As the leaders of the world's 20 most prominent capitalist countries prepare to meet for the 2009 G-20 Leader's on Financial Markets and the World Economy this very day, now is the perfect time to reappraise the purported value of the world's ailing economic system through the lens provided us by the ideals of the Prophet Mohammed.
It is interesting to consider the possibility that, if the world's economy had followed the financial practices mandated by Islam's Sharia law, the world may have neatly sidestepped all of the evils that have reigned as a result of the most recent global recession.
While it is well and good to bemoan tax increases and cast aspersions on the financial industry, this financial catastrophe has at its epicenter the egoism of New York City and Fairfield County. And, similarly, the governments of New York and Connecticut - and New York City, Westchester, Greenwich, Stamford and Westport - were only too happy to accept the tax returns of these financiers, and only too ready to loosen restrictions that might have impinged their (taxable) profits.

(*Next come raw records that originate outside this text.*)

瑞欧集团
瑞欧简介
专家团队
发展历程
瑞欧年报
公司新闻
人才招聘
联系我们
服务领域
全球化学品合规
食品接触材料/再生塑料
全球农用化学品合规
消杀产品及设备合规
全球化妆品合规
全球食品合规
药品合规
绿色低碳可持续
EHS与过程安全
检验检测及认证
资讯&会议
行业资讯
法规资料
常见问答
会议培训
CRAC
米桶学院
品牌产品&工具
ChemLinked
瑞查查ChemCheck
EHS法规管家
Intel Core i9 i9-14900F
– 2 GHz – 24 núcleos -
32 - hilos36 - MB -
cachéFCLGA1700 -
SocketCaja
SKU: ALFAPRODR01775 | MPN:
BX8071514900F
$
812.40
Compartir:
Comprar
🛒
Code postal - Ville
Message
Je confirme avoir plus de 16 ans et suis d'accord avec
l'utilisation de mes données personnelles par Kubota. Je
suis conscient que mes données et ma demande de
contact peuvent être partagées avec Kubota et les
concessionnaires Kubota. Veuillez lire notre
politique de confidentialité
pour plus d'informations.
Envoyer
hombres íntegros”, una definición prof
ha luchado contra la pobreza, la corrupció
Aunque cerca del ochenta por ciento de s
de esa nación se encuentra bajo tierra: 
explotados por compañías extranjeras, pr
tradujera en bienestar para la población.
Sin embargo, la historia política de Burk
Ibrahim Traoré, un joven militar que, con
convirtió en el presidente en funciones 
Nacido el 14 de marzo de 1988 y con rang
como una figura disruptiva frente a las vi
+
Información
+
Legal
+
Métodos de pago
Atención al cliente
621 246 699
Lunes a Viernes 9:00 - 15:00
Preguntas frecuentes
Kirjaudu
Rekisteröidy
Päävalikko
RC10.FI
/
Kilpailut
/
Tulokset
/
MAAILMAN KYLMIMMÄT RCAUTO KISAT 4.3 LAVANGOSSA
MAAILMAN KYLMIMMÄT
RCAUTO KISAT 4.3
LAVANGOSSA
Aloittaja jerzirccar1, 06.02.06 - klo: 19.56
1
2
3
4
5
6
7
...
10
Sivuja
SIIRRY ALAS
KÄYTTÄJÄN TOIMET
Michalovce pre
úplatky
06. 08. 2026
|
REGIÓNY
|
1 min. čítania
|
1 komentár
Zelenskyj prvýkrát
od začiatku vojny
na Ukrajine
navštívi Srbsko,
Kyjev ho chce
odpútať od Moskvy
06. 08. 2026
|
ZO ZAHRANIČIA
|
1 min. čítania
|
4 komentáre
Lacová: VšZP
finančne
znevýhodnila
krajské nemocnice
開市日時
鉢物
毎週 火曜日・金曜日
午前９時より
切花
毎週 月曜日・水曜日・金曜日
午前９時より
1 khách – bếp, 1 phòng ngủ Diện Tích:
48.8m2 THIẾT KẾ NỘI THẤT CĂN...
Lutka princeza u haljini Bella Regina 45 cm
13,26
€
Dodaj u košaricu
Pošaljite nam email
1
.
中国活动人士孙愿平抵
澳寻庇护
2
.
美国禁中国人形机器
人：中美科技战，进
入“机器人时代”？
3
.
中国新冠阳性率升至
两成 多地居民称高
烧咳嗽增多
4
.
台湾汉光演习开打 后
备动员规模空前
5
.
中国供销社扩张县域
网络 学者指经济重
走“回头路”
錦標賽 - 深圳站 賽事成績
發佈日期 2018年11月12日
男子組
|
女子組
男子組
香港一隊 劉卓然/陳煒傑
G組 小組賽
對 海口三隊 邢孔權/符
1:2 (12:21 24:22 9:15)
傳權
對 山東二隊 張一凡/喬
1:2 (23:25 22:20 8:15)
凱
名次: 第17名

But we all had our hands on the wheel of the vehicle of this collapse, and it was a gluttonous addiction to monetary gambling in all forms of credit, derivatives, interest rates and other blasphemous tools of usury and fiscal illusion. Coincidentally, Sharia law's most stringent bans are reserved for exactly such duplicitous "financial innovations." If traders and brokers had only heeded the words of the Qu'ran, much of the suffering provoked by the "subprime" meltdown might have been avoided.
Islamic financial law considers dividing interest on mortgage payments into "prime" and "subprime," as if there were various degrees of evil in usury, to be as foolish as dividing blashpemy into "prime" and "subprime" levels - as if God's vengeance may be any less swift for a "Moody's AAA" blasphemer. Allah's words consider all forms of interest and intangible financial gambling, such as credit-derivative swaps, to be "riba." And the Qur'an is perfectly clear in stating that "those who charge riba are in the same position as those controlled by the devil's influence ... those who persist in riba, they incur Hell, wherein they abide forever ... If the debtor is unable to pay, wait for a better time. If you give up the loan as charity, it would be better for you, if you only knew."
Interestingly, Barack Obama and his financial advisors seem to be following Allah's que, here - debt forgiveness and the reworking of "underwater" mortgages have been integral elements in the bailout plans. Perhaps the Qur'an is right - to give up an unworkable loan as charity may well be better, both for the "soul" and for the economy, than to press the world down upon a crown of foreclosures.
As the wealth of America and the Eurozone buckles under the strain of its own greed and addiction to "riba," there is some impressive evidence that Islamic finance is doing much better than the world average, especially in the insurance industry, where the Western model has taken a crippling blow. As American giants like A.I.G. have crashed and burned, the Islamic insurance industry, which has grown at over 25 percent annually since 2004, is expected to keep growing, at 17 percent per year. The Islamic financial industry as a whole currently controls about $650-750 billion in funds, and it has been rising at more than 15 percent per year for quite some time.
Of course, it's easier to grow faster, percentage-wise, when you're smaller. But, hey, $750 billion isn't that small. And the cause of the current meltdown was, indisputably, a "defective governance framework" controlling world finances - as rightly noted by Ahmed Mohamed Ali, president of the Islamic Development Bank.
"The major selling proposition of Islamic finance is its strong ethical foundation," Ali added, and it was this "character-and-integrity-based governance" that would allow for financial stability.
Remember Alan Greenspan's staunch opposition to credit-derivatives regulation? Clearly, Western financial "experts" have been very wrong as of late - and maybe, just maybe, Islamic financial experts are right.